The French election of Mr. Hollande wasn’t much of a surprise, so this would have been effectively priced into the markets by our estimation. The loss of much of Merkel’s party in German local elections could spell real trouble down the road in that country as well. At this point in time, a lot of people have to be asking exactly how this mess in Europe is going to end. There is even open talk of the IMF not bothering to give the Greeks their money for the next bailout if they take a different path.
All of this leads to one very important fact: The European Union is full of uncertainty at the moment, and the markets absolutely hate uncertainty. Because of this, there shouldn’t be much surprise in the reaction we saw at the open of trading this week.
The market rose enough to fill the gap by the end of the day, and now the real question is whether or not the gap will hold as resistance. If you look around at the various currency pairs, it looks like it should as many of the “risky” pairs filled gaps, and then drifted lower towards the US dollar. (The Pound being a massive outlier at this point.)
The pair even managed to run stops down at the 1.30 level in the early hours. This area hasn’t been able to be overcome this year yet, and the bounce made sure the day ended above the level yet again. It is because of this that we think this pair will eventually fall, but there is going to be a lot of noise below the current level. The descending triangle that we have been pointing out has been broken to the downside, but now we need to see if this is a “false breakout”. A daily close below the 1.30 level still needs to be seen for us to be completely comfortable selling this pair, as the market simply seems to float above at this level.

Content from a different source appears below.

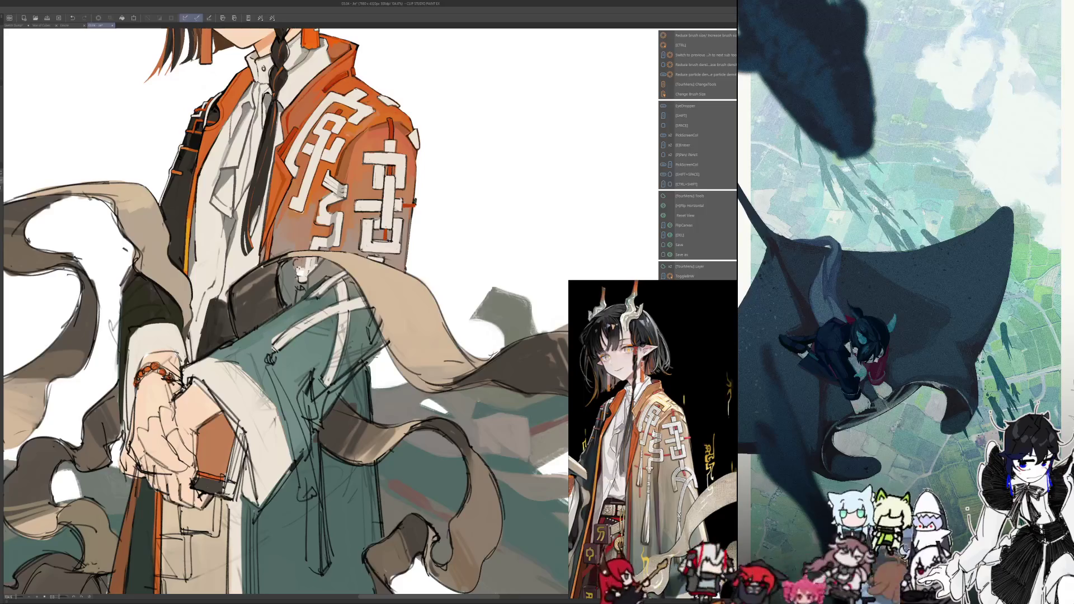
left_click_drag(279, 257, 283, 257)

The are many rumors as to why the 1.30 level can’t be overcome, with Asian central banks protecting their diversified holdings as the most common one. As the world central banks moved away from the US dollar and into other currencies to protect profits and sovereign wealth, they bought a lot of Euros – right before all of this started. Central Banks have horrible timing for these things, and this is why it makes even more sense that this level gives way. Again, we are selling a daily close sub-1.30 as it would show a real breakdown in this pair.